== Data excerpts

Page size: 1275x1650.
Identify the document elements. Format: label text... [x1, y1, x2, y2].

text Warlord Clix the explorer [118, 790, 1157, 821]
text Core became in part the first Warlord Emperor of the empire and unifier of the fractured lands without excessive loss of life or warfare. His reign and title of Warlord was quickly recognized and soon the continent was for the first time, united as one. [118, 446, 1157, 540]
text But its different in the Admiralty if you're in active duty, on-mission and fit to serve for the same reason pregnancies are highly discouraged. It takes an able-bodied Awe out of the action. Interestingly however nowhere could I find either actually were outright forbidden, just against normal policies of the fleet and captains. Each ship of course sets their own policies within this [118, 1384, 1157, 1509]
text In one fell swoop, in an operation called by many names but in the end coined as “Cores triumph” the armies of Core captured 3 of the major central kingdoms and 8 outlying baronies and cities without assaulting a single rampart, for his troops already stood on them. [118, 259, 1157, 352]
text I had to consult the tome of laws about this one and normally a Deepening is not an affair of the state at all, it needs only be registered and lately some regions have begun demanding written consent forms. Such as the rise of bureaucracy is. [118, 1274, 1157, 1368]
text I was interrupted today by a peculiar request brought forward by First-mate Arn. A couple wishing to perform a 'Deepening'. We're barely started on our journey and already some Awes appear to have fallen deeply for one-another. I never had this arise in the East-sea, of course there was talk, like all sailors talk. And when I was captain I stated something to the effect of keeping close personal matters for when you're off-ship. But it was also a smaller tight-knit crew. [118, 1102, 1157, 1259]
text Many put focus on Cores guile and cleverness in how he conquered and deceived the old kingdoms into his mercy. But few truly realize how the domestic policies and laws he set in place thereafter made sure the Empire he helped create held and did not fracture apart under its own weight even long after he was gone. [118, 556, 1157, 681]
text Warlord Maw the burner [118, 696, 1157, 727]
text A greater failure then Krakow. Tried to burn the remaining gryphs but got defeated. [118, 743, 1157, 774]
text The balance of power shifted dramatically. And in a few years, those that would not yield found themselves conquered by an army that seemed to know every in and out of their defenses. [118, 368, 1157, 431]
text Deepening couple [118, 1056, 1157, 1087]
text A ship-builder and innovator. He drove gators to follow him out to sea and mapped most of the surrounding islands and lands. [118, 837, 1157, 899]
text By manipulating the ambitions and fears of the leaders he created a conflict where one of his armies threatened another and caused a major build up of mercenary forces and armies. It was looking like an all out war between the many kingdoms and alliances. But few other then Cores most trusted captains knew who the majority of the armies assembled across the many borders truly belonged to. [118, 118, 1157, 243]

====

§ **Short exercise**
Arrange the lines above as a numbered list, omitting any blank lines.

§ **Exercise solution**
1. Page size: 1275x1650.
2. Identify the document elements. Format: label text... [x1, y1, x2, y2].
3. text Warlord Clix the explorer [118, 790, 1157, 821]
4. text Core became in part the first Warlord Emperor of the empire and unifier of the fractured lands without excessive loss of life or warfare. His reign and title of Warlord was quickly recognized and soon the continent was for the first time, united as one. [118, 446, 1157, 540]
5. text But its different in the Admiralty if you're in active duty, on-mission and fit to serve for the same reason pregnancies are highly discouraged. It takes an able-bodied Awe out of the action. Interestingly however nowhere could I find either actually were outright forbidden, just against normal policies of the fleet and captains. Each ship of course sets their own policies within this [118, 1384, 1157, 1509]
6. text In one fell swoop, in an operation called by many names but in the end coined as “Cores triumph” the armies of Core captured 3 of the major central kingdoms and 8 outlying baronies and cities without assaulting a single rampart, for his troops already stood on them. [118, 259, 1157, 352]
7. text I had to consult the tome of laws about this one and normally a Deepening is not an affair of the state at all, it needs only be registered and lately some regions have begun demanding written consent forms. Such as the rise of bureaucracy is. [118, 1274, 1157, 1368]
8. text I was interrupted today by a peculiar request brought forward by First-mate Arn. A couple wishing to perform a 'Deepening'. We're barely started on our journey and already some Awes appear to have fallen deeply for one-another. I never had this arise in the East-sea, of course there was talk, like all sailors talk. And when I was captain I stated something to the effect of keeping close personal matters for when you're off-ship. But it was also a smaller tight-knit crew. [118, 1102, 1157, 1259]
9. text Many put focus on Cores guile and cleverness in how he conquered and deceived the old kingdoms into his mercy. But few truly realize how the domestic policies and laws he set in place thereafter made sure the Empire he helped create held and did not fracture apart under its own weight even long after he was gone. [118, 556, 1157, 681]
10. text Warlord Maw the burner [118, 696, 1157, 727]
11. text A greater failure then Krakow. Tried to burn the remaining gryphs but got defeated. [118, 743, 1157, 774]
12. text The balance of power shifted dramatically. And in a few years, those that would not yield found themselves conquered by an army that seemed to know every in and out of their defenses. [118, 368, 1157, 431]
13. text Deepening couple [118, 1056, 1157, 1087]
14. text A ship-builder and innovator. He drove gators to follow him out to sea and mapped most of the surrounding islands and lands. [118, 837, 1157, 899]
15. text By manipulating the ambitions and fears of the leaders he created a conflict where one of his armies threatened another and caused a major build up of mercenary forces and armies. It was looking like an all out war between the many kingdoms and alliances. But few other then Cores most trusted captains knew who the majority of the armies assembled across the many borders truly belonged to. [118, 118, 1157, 243]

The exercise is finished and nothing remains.